Given passage:
━━━

## Wikipedia Clickstream Analysis with PySpark

### Introduction

Understanding user behavior on the web is crucial for uncovering how information flows and how people discover content. In this project, I analyzed Wikipedia's open-source "Clickstream" dataset, which captures user navigation paths by recording clicks between linked Wikipedia articles. This dataset also includes entries for users arriving from outside sources, such as search engines or external websites, providing a comprehensive view of content discovery patterns. 

By harnessing the power of PySpark SQL, I processed and explored this large-scale data, uncovering insights about how users navigate Wikipedia, with a focus on clickstreams leading to the **London** page. This project not only highlights user behavior but also showcases the value of big data tools in drawing meaningful conclusions from raw information.

### Objectives
- **Data Cleaning:** Preprocess and filter raw clickstream data to remove inconsistencies.
- **Data Analysis:** Leverage PySpark SQL to analyze navigation patterns between Wikipedia articles.
- **Visualization:** Present the data using a Sankey diagram to illustrate how users arrive at specific Wikipedia pages.

### Key Insights

One highlight of the analysis was examining the click paths leading to the Wikipedia page for **London**:
- **37,113** users accessed the page through an **external search engine**.
- **4,600** users arrived from the **United Kingdom** Wikipedia article.
- **2,909** clicks originated from Wikipedia's **Main Page**.
- **2,261** users came from the **England** Wikipedia page.

The data clearly shows that search engines play a crucial role in driving traffic to Wikipedia, while internal links also contribute significantly to content discovery.

### Tools and Technologies Used
- **PySpark SQL:** For scalable data processing and querying.
- **Jupyter Notebook:** To interactively clean, analyze, and visualize data.
- **Sankey Diagrams:** To map out user click paths visually and intuitively.

━━━

Exercise data:
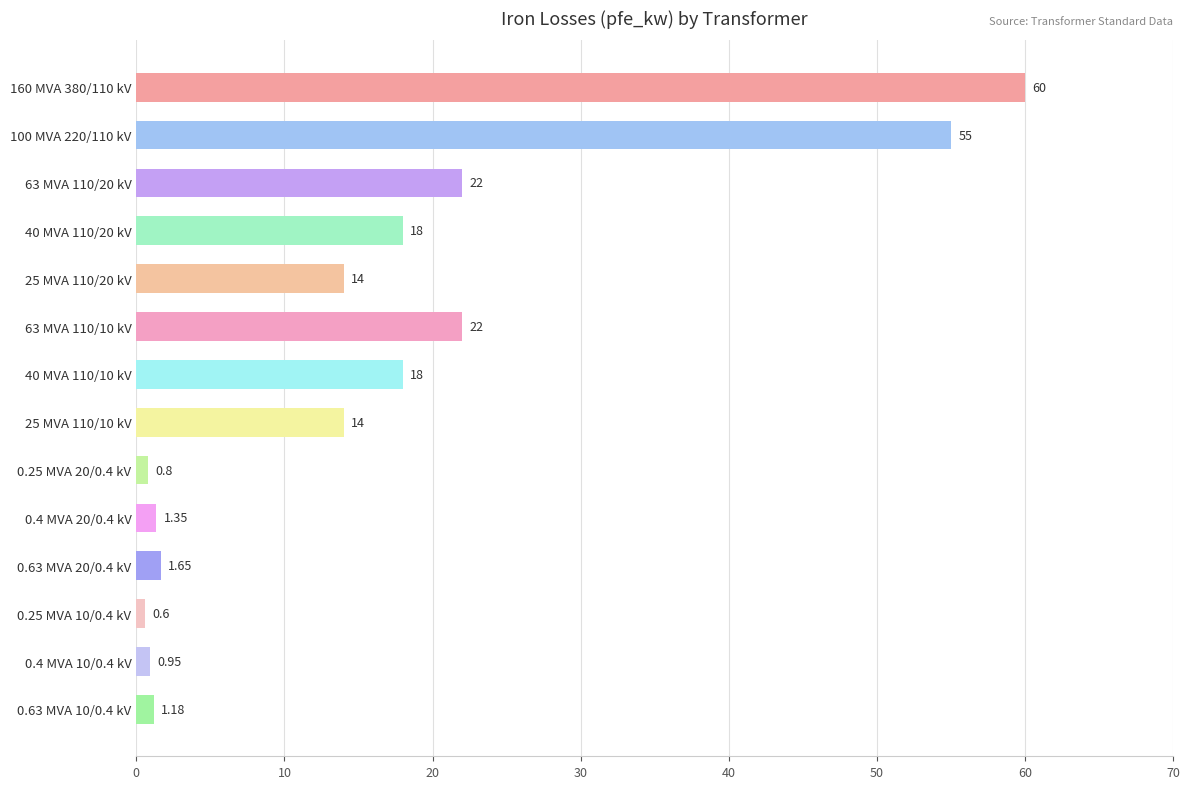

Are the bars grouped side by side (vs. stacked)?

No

━━━

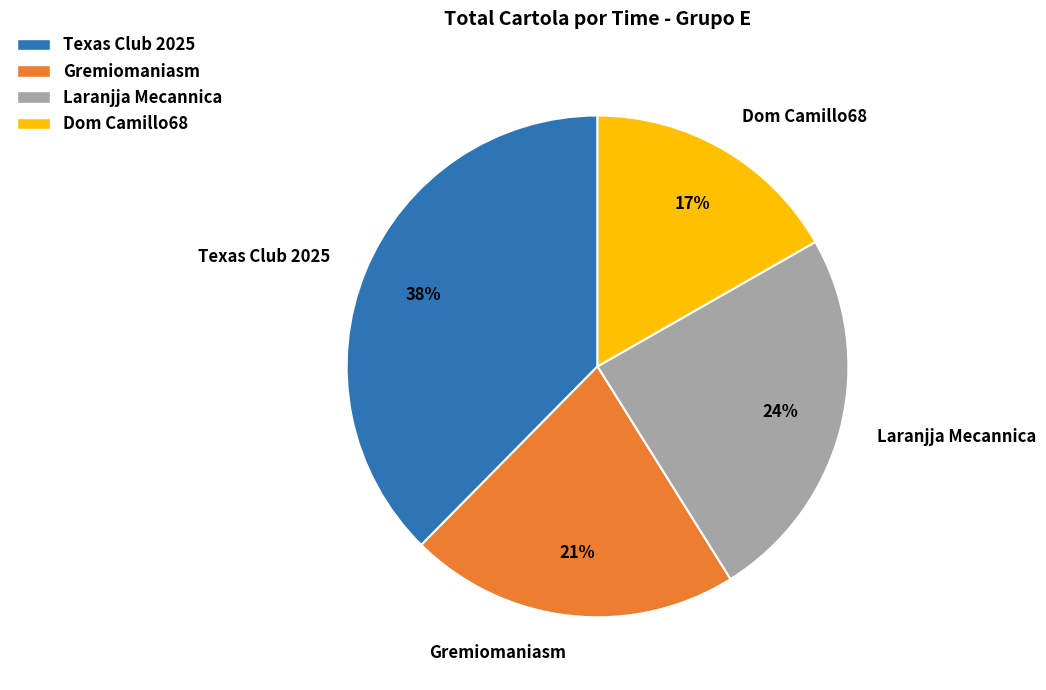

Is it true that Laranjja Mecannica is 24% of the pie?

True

━━━

Check your understanding:
(1) Copy the Wikipedia clickstream write-up starting at "- **4,600** users" and ending at "processing and querying.", substituting "cross-article links" for "internal links".
(2) Pick up the Wikipedia clickstream write-up after its final line and continue it.

Exercise responses:
(1)
- **4,600** users arrived from the **United Kingdom** Wikipedia article.
- **2,909** clicks originated from Wikipedia's **Main Page**.
- **2,261** users came from the **England** Wikipedia page.

The data clearly shows that search engines play a crucial role in driving traffic to Wikipedia, while cross-article links also contribute significantly to content discovery.

### Tools and Technologies Used
- **PySpark SQL:** For scalable data processing and querying.

(2)
### Project Status

This project is currently a work in progress, with continuous improvements planned. Over the coming days, I will be adding new analyses, refining visualizations, and incorporating additional insights to further enhance the depth and clarity of the findings.

---


### Import Libraries

In [3]:
from pyspark.sql import SparkSession

## Introduction to Clickstream Data

Create a new `SparkSession` and assign it to a variable named `spark`.

In [6]:
# Create a new SparkSession
spark = spark = SparkSession.builder.getOrCreate()

Create an RDD from a list of sample clickstream counts and save it as `clickstream_counts_rdd`.

In [8]:
# Create an RDD from a list of sample clickstream count
sample_clickstream_counts = [
    ["other-search", "Hanging_Gardens_of_Babylon", "external", 47000],
    ["other-empty", "Hanging_Gardens_of_Babylon", "external", 34600],
    ["Wonders_of_the_World", "Hanging_Gardens_of_Babylon", "link", 14000],
    ["Babylon", "Hanging_Gardens_of_Babylon", "link", 2500]
]

clickstream_counts_rdd = spark.sparkContext.parallelize(sample_clickstream_counts)

Using the RDD from the previous step, create a DataFrame named `clickstream_sample_df`

In [20]:
# Create a DataFrame from the RDD of sample clickstream counts
clickstream_sample_df = clickstream_counts_rdd.toDF(["Source Page", "Target Pge",  "Link Category", "Link Count"])

# Display the DataFrame to the notebook
clickstream_sample_df.show(5, truncate=False)

Py4JJavaError: An error occurred while calling z:org.apache.spark.api.python.PythonRDD.runJob.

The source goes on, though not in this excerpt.